= John Taylor (20th-century Iowa politician) =

American politician

John H. Taylor was an American politician.

==Life==
John H. Taylor was of German descent, born in Kingward, West Virginia, in Preston County, on July 15, 1870. He was educated at the West Virginia Normal School and the University of West Virginia, earning degrees in 1890 and 1891, respectively. Taylor settled in Iowa in March 1892. He was a schoolteacher for seven years, before switching vocations to become a Methodist preacher for fifteen years. His religious work took him to the counties of Mahaska, Jefferson, Louisa and Van Buren. Taylor later moved to Farmington and became a newspaper editor for eighteen years.

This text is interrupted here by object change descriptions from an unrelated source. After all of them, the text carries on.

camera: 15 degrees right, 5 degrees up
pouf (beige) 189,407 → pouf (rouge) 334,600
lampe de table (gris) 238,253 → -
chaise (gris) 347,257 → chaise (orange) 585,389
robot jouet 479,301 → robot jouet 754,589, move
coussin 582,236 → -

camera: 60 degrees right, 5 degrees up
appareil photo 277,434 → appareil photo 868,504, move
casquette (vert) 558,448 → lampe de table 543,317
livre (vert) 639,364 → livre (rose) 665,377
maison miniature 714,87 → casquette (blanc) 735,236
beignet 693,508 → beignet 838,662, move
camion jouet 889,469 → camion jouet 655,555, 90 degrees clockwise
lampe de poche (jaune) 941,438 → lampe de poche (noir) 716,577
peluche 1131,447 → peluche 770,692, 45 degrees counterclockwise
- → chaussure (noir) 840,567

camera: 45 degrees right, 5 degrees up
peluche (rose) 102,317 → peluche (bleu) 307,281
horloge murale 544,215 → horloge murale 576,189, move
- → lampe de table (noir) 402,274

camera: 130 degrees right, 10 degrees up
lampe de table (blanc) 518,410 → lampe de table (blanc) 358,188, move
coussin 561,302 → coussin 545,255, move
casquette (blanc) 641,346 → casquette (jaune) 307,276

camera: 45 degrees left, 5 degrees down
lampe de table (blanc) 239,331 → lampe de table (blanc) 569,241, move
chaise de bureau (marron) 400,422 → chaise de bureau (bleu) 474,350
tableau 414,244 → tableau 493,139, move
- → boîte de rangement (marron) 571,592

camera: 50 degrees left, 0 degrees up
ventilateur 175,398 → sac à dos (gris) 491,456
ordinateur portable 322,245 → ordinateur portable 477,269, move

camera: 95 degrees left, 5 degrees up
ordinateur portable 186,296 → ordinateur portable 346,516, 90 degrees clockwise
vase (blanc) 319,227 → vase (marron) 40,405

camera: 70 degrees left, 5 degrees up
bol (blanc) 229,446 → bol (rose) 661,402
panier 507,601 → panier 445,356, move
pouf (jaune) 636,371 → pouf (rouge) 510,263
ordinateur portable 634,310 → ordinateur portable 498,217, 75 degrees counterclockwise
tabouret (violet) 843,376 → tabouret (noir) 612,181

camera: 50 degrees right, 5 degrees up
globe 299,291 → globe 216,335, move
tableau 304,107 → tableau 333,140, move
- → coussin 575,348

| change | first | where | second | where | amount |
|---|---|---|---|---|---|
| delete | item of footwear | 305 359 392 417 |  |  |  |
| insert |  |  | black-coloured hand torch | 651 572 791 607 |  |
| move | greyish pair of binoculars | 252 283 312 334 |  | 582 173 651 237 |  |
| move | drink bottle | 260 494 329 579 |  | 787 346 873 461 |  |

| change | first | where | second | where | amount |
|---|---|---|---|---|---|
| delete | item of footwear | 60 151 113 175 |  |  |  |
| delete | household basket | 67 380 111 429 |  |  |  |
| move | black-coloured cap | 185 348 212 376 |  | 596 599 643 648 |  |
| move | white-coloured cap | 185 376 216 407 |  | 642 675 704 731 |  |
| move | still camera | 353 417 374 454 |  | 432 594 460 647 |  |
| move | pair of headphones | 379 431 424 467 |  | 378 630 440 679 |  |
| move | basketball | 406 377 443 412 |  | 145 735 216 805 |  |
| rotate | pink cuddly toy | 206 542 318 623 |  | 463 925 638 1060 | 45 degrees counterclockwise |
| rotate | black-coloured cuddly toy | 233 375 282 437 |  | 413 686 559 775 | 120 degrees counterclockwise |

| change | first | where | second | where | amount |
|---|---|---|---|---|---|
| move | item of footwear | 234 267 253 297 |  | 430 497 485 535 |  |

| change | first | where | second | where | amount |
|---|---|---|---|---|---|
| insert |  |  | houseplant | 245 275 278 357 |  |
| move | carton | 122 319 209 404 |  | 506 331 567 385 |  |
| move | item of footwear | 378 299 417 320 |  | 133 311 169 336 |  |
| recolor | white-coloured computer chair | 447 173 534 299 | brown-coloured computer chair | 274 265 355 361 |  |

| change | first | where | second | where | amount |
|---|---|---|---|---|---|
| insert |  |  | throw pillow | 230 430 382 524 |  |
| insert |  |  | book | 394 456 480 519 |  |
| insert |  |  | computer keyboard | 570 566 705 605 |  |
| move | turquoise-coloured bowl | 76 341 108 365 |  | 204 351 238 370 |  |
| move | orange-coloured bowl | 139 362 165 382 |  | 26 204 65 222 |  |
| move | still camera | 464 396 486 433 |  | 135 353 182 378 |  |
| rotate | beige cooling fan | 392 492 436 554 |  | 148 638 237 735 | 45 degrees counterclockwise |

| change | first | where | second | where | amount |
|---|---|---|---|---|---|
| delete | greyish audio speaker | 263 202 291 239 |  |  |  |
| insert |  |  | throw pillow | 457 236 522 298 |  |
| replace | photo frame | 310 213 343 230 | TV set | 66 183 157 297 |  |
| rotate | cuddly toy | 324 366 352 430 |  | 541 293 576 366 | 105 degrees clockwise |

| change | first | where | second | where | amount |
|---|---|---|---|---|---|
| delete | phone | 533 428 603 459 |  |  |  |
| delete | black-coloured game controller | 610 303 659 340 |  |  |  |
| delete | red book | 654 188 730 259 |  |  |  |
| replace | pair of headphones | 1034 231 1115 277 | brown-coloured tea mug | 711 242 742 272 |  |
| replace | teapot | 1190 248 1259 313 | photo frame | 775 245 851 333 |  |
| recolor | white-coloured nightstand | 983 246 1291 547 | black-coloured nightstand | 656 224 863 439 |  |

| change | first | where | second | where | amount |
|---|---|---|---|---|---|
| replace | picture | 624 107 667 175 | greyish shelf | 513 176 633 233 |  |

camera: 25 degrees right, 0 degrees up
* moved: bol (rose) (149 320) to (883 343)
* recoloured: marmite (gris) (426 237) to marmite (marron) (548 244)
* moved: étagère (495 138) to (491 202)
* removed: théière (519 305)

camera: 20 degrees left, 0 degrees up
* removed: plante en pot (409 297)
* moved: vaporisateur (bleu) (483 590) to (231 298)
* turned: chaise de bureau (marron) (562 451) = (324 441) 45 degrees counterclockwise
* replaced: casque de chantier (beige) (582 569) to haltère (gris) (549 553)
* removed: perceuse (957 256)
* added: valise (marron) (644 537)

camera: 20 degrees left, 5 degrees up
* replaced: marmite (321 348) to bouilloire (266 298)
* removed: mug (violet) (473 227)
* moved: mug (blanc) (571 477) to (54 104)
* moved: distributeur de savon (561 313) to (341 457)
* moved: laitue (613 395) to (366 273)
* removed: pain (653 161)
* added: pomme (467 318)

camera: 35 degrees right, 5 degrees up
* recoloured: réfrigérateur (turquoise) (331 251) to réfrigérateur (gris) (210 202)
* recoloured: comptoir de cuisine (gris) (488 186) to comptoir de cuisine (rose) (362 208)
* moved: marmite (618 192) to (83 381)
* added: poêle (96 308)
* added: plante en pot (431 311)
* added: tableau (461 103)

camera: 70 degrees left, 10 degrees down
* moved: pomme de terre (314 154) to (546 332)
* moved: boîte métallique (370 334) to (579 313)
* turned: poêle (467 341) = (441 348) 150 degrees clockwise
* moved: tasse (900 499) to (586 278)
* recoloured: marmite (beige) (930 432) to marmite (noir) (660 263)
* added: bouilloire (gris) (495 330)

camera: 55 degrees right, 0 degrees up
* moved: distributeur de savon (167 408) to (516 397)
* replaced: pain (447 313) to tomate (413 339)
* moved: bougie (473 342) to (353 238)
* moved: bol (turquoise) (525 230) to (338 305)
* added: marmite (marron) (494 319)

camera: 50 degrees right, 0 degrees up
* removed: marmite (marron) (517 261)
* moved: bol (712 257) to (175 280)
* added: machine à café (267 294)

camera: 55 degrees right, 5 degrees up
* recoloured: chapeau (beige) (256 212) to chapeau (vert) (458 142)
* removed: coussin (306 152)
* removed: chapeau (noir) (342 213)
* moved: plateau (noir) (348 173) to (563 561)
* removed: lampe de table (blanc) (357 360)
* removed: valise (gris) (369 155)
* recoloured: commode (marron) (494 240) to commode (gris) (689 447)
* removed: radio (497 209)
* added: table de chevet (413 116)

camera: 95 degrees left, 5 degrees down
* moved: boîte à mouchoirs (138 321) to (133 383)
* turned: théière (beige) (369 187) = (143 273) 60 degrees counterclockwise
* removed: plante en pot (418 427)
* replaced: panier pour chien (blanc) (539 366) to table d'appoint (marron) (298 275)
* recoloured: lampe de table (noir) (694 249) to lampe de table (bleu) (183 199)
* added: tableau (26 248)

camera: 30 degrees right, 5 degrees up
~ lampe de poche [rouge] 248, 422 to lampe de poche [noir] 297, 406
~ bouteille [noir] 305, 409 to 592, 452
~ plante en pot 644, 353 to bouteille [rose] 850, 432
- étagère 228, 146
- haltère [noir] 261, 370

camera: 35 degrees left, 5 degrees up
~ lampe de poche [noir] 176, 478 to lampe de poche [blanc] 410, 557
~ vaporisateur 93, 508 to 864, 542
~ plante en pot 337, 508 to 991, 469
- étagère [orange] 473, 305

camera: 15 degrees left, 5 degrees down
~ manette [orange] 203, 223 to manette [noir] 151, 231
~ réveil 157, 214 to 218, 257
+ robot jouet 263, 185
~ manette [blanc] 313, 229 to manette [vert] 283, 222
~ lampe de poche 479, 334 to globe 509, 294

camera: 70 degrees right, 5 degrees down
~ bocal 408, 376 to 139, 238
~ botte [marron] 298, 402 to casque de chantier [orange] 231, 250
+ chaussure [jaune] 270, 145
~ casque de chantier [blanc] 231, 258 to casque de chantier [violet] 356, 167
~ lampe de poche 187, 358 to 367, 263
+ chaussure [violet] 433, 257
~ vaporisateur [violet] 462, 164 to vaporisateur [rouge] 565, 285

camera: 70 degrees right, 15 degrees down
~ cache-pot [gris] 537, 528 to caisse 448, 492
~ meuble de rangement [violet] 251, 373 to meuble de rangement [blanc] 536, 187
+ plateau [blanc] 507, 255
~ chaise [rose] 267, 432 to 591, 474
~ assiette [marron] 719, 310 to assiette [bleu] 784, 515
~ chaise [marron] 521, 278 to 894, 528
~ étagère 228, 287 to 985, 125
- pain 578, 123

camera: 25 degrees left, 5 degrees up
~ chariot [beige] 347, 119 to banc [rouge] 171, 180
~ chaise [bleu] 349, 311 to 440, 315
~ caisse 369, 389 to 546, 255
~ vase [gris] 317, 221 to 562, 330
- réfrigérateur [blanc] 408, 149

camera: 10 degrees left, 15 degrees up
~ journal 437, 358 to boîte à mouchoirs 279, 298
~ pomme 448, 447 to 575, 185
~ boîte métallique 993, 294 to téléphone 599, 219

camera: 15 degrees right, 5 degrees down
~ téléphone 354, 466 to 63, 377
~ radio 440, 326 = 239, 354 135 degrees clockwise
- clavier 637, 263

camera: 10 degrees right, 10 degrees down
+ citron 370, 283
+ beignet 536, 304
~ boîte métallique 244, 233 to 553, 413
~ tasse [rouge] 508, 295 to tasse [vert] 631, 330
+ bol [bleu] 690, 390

He also worked in real estate and insurance. He was affiliated with the Odd Fellows and Freemasonry. Taylor and his wife Elsie M. Longakar raised four children.

==Political career==
Taylor was elected to consecutive terms on the Iowa Senate in 1913 and 1915. At the time District 2 included Van Buren and Jefferson counties. While living in New Sharon, Taylor was a school board member, mayor, and postmaster. He held the last position for twelve years, from 1922 to 1934. He sat on the Iowa House of Representatives between 1935 and 1937 as a legislator from District 25, based in Mahaska County. Throughout his political career, Taylor was a member of the Republican Party.